Как я уже писал, прыжки на канате регулярно устраивались при дворе Гольбасто. Участвовали в них все сколько-нибудь значительные вельможи Лилипутии. Победитель мог претендовать на высокую должность. Правда, состязания представлялись довольно опасными, иные участники ломали себе шею, стремясь подпрыгнуть выше соперников. Кроме того, после этих состязаний будут проведены и вторые, связанные с особыми императорскими наградами — синей, красной и зеленой нитками. Напомню, что суть состязаний заключалась в том, что император и первый министр держали в руках длинный шест и внезапно либо поднимали, либо опускали его.
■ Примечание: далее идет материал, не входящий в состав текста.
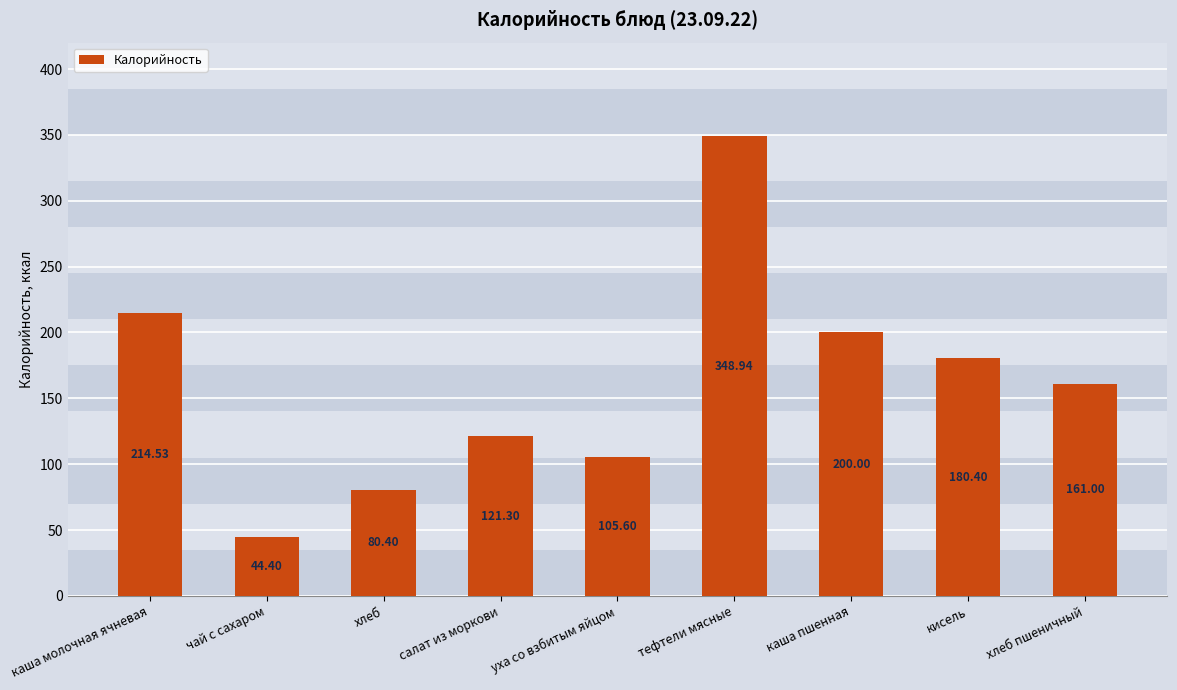

Which has a higher value, уха со взбитым яйцом or хлеб пшеничный?

хлеб пшеничный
Претендент же должен был перепрыгнуть через шест или, напротив, проползти под ним, демонстрируя свою ловкость. Далее награды распределялись следующим образом: самый ловкий вельможа получал синюю нитку, второй — красную и третий — зеленую. В отличие от прыжков на канате, состязания с шестом проходили в отсутствие зрителей, за ними наблюдали император, императрица и первый министр.
— Совсем скоро! — радостно ответил мне Гурго. — Совсем скоро, через три дня. Разумеется, вы приглашены, его величество велел вам передать это. Кроме того, убедившись в вашей лояльности, он приказал мне снять караул, охранявший ваше жилище. Отныне вам позволяется свободно передвигаться по всей стране. Разумеется, вы должны соблюдать при этом всяческую осторожность, дабы не убить и не покалечить никого из подданных его величества. — Сообщив мне эту приятную новость торжественным тоном, Гурго сказал — уже неофициально, что, по его мнению, это еще раз подтверждает предположение о грядущей войне с Блефуску и о планах, которые имеются у императора относительно моего в ней участия.
Его рассуждения вызвали у меня воспоминание о недавней трагической и загадочной находке и о мыслях, посетивших меня минувшей ночью. Выдержав небольшую паузу, я настоятельно попросил Гурго все-таки рассказать о причинах заброшенности бывшего храма. Поначалу он отнекивался. Я настаивал, даже намекнул ему на то, что снятием императорской опалы он все-таки обязан мне — ведь не появись в этих краях я, не было бы и должности флестрин-наздака, на которой он так хорошо зарекомендовал себя.
И тогда кормолап нехотя поведал мне о давних событиях.
— Все это, как вы, очевидно, уже догадываетесь, было связано с Великим Расколом, — так начал свой рассказ кормолап Гурго. — Несмотря на преследования, на изгнание и казни большого числа бунтовщиков, часть лилипутов продолжала втайне придерживаться старых обычаев. В какой-то момент император проявил милость. Специальным указом он позволил еретикам разбивать яйца с тупого конца — при условии, что те, прежде чем разбить яйцо, щелкнут пальцем по его острому концу. Большинство еретиков приняли столь щедрое предложение. Их назвали сеттики, то есть лояльные…
Далее мой друг поведал мне, что некоторая часть тупоконечников отвергла императорский компромисс. При этом они пребывали в убеждении, что не следует бежать в Блефуску, как это сделали ранее десятки тысяч еретиков. Нет, эти тайные тупоконечники (их называли коркуры, иначе — треснутые) считали, что бегство из Лилипутии — слабость, недопустимая для истинно верующих. Сектантов преследовали — и официальные власти, и даже сами тупоконечники, получившие возможность свободно исповедовать свои убеждения. Но чем больше кар обрушивалось на головы коркуров, тем упорнее и фанатичнее становились уцелевшие. Ересь проникала и в ряды священников. И это было опаснее всего, ибо священники-еретики превращали свои храмы в настоящие капища богохульников. А богослужения в них все чаще обретали изуверские черты.